#### Task item:
Go through the data below and count every line that has the word "lines". Return only the count.

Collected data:

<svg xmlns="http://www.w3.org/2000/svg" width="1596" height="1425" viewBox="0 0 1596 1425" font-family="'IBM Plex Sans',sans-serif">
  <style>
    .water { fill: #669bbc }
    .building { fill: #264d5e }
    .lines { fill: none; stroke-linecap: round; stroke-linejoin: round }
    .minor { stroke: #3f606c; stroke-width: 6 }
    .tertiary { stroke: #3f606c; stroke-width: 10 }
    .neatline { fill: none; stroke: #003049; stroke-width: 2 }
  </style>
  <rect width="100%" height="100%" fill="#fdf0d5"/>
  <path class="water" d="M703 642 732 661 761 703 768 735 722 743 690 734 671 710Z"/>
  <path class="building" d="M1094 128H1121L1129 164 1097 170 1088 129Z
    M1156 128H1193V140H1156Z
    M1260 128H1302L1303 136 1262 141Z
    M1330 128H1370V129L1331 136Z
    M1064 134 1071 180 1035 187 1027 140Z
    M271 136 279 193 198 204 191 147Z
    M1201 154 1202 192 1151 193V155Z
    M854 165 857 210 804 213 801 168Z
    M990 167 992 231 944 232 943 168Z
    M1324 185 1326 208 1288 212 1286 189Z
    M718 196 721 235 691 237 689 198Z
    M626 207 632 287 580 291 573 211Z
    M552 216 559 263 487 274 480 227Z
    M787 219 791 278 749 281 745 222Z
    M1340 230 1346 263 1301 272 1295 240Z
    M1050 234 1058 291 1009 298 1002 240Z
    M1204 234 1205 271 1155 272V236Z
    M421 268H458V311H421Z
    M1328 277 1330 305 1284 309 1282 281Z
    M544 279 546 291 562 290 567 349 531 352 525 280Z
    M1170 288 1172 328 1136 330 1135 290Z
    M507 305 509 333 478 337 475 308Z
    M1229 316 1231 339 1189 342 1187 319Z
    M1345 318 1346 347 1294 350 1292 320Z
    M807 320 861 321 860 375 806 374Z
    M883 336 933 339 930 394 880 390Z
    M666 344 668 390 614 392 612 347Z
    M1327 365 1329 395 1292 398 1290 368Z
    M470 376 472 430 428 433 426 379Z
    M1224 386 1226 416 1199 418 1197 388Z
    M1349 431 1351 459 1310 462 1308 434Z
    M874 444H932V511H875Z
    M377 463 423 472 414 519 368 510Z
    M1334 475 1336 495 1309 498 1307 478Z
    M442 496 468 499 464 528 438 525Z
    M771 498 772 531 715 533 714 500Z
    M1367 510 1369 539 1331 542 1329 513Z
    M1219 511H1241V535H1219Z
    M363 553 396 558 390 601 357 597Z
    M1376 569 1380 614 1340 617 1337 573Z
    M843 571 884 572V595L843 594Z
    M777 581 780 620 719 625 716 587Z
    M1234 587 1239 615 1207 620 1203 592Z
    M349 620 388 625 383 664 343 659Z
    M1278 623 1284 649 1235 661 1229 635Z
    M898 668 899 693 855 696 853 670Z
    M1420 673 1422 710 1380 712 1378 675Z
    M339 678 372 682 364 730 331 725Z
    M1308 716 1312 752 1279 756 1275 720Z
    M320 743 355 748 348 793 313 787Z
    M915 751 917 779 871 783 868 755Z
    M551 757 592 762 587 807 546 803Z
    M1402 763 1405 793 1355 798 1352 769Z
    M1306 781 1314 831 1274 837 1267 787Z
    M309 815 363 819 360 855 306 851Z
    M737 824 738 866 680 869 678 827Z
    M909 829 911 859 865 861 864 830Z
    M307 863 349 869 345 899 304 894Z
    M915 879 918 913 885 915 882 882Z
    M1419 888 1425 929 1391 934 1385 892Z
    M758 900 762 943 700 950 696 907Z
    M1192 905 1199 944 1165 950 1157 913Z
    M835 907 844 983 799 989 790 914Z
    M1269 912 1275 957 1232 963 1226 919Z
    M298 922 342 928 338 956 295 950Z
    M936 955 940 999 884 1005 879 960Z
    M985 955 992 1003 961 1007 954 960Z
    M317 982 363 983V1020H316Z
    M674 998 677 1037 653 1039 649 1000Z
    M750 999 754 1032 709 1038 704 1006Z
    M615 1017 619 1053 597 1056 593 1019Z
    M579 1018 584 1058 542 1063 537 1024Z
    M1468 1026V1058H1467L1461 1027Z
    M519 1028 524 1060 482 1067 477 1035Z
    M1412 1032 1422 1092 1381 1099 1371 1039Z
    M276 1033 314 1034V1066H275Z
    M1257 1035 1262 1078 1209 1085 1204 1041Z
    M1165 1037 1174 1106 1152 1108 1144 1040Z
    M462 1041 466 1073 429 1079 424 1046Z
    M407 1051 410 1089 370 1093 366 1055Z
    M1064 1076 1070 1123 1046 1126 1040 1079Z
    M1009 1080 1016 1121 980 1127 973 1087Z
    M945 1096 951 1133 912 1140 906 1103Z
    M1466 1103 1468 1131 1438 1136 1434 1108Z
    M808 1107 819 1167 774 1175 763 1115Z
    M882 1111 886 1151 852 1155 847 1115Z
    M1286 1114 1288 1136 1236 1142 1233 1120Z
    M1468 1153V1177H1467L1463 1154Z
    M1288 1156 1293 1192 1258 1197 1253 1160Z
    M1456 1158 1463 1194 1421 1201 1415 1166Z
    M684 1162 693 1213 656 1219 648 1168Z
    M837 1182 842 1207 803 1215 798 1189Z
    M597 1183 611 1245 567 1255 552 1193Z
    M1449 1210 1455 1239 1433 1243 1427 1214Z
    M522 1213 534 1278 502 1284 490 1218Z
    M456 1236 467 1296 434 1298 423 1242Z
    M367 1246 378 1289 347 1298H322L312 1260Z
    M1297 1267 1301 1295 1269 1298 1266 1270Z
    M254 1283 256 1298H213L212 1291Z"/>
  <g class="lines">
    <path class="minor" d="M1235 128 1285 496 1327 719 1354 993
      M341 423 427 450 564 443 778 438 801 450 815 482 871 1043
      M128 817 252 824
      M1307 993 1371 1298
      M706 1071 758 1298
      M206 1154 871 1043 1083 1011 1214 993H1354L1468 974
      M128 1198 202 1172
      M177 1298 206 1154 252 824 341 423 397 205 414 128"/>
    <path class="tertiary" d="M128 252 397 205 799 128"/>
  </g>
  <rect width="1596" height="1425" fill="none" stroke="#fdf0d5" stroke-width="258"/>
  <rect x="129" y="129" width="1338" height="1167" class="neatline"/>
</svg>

#### Response for this exercise:
2